In Michelle Obama's impassioned speech last week she really hit the nail on the head when she said, 'the shameful comments about our bodies, the disrespect of our intellect, the belief that you can do any thing you want to a woman. It hurts. It's like that sick, sinking feeling you get when you're walking down the street minding your own business and some guy yells out some vulgar remarks about your body or when that guy at work stands a little too close, stares a little too long that makes you feel so uncomfortable.'

Michelle Obama is exactly right.

Sexual harassment is a serious issue because it destroys lives. It stops women and girls for being able to do the very basic things in life like walk down the street and go to school. It makes you feel uncomfortable and it makes you feel like you're not human.

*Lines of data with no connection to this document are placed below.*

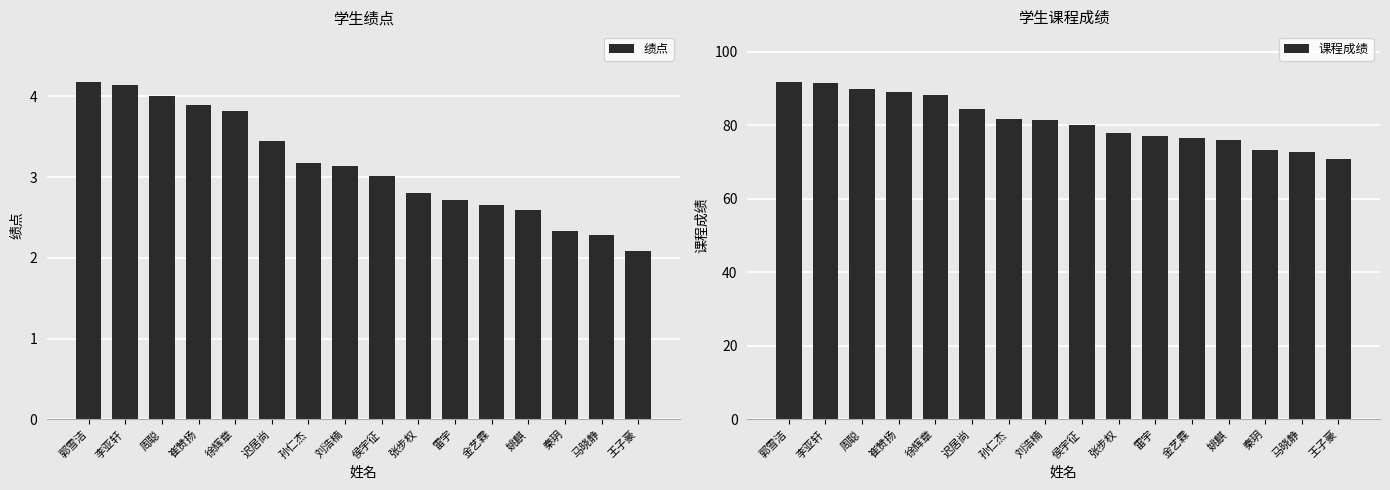

How many bars are there in each group?

2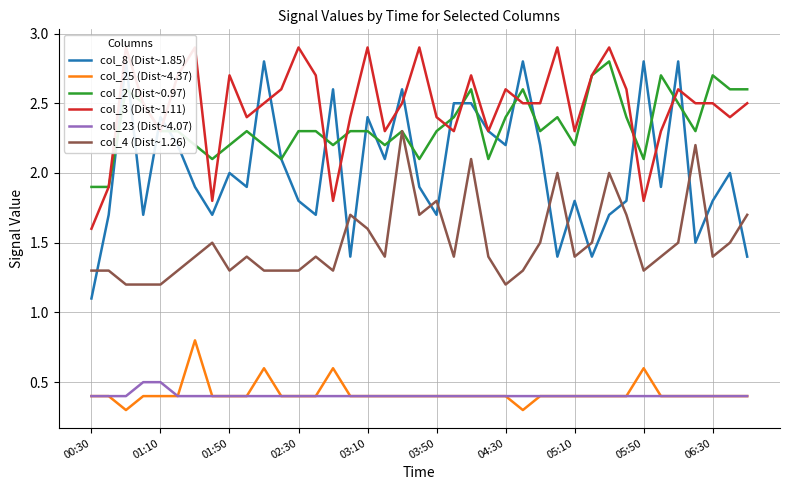

True or false: col_4 (Dist~1.26) and col_23 (Dist~4.07) cross at least once.

False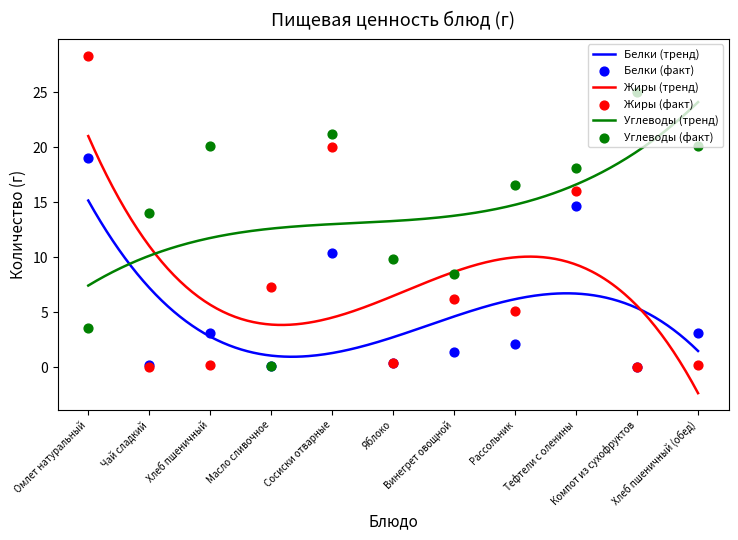

Which series reaches the maximum Y coordinate?

Жиры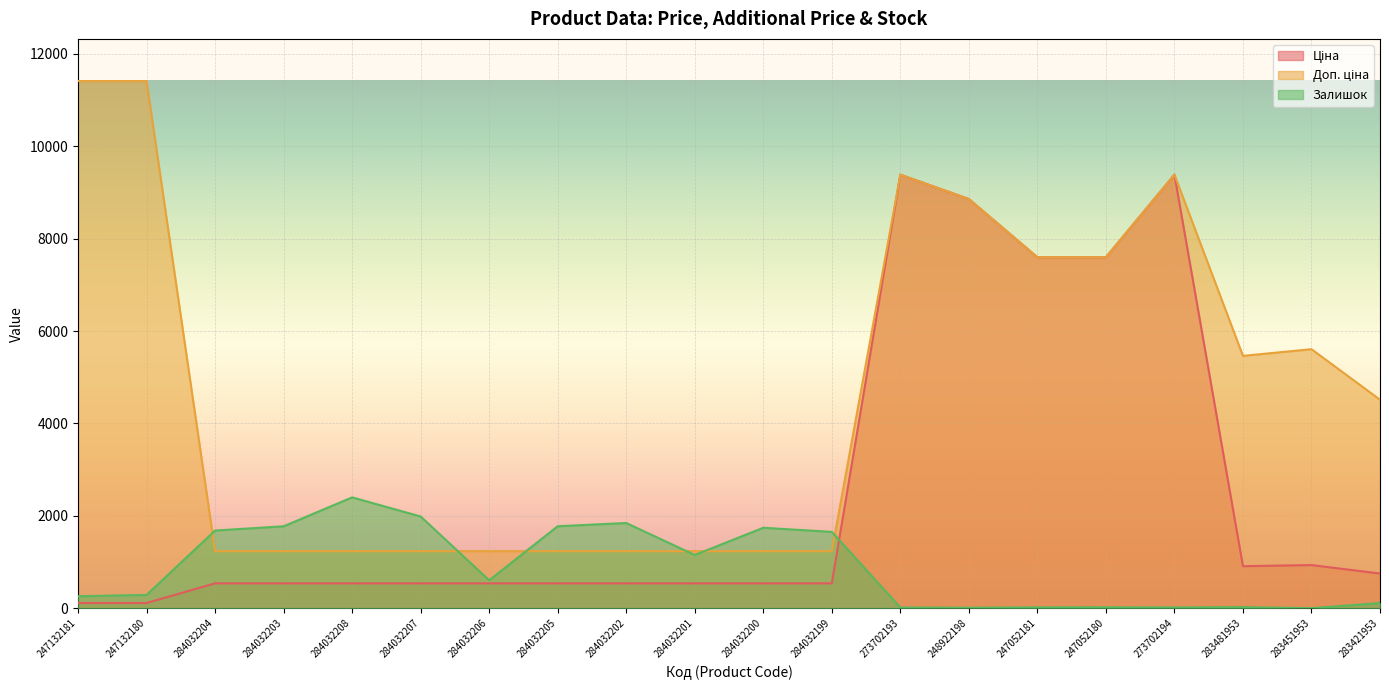

What is the value of the Ціна point at the 12th from the left?

539.0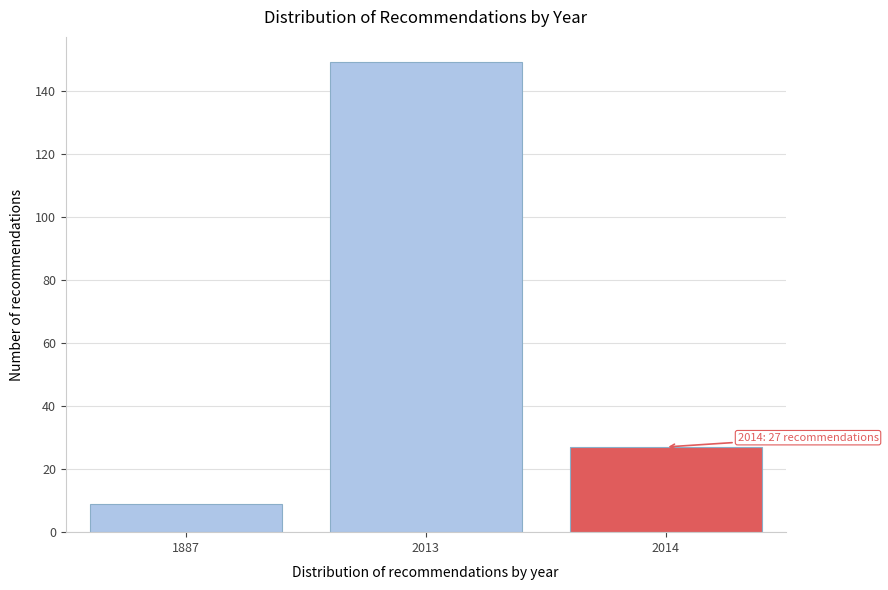

Reading left to right, list all the values displayed in this chart.

9	149	27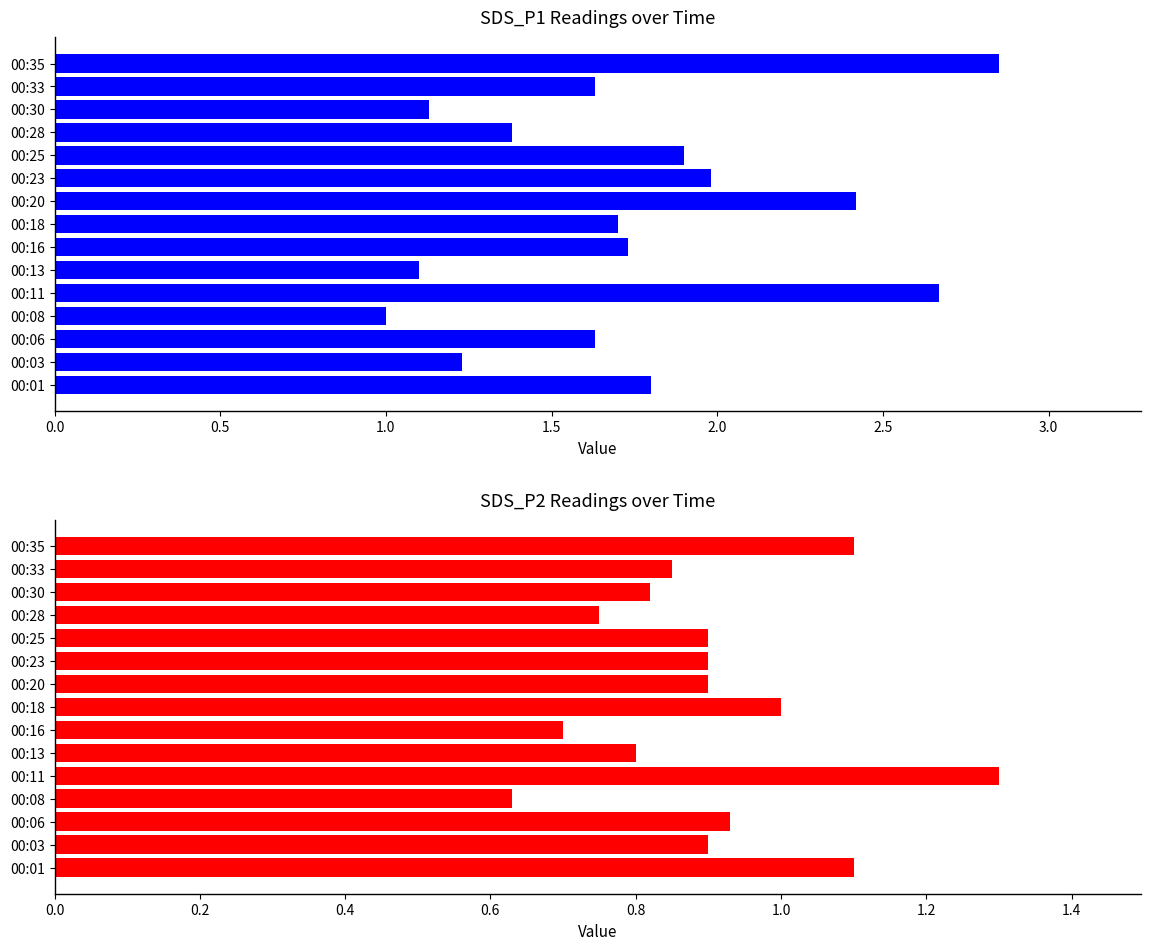

At how many categories does at least one series exceed 1?

14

What this election is doing is bringing this issue to the forefront of the political debate. Maybe now we will see some change in the world as women come forward with their stories and good men speak up publicly against this type of behavior. Maybe now there will be some understanding that these attitudes are unacceptable. Maybe now there will be some recognition of the harm that sexual harassment causes and it will now be taken seriously. I hope so. Because now as I get up to go outside I will continue with my usual routine of bracing myself for an onslaught of possible harassment and looking over my shoulder to make sure no one is following me. I will attempt to avoid the long, lecherous stares of men on the street and I will do my best to be not too upset by the comments thrown at me by men in passing cars. I will try to not to get too frustrated by joyful laughter of men should I choose to protest their harassment and when I get home and see Donald Trump dismissing such behavior as 'just locker room talk' I will try not to be too angry at his suggestion that this behavior that ruins my day everyday, that makes me feel inhuman and makes me cry, is acceptable.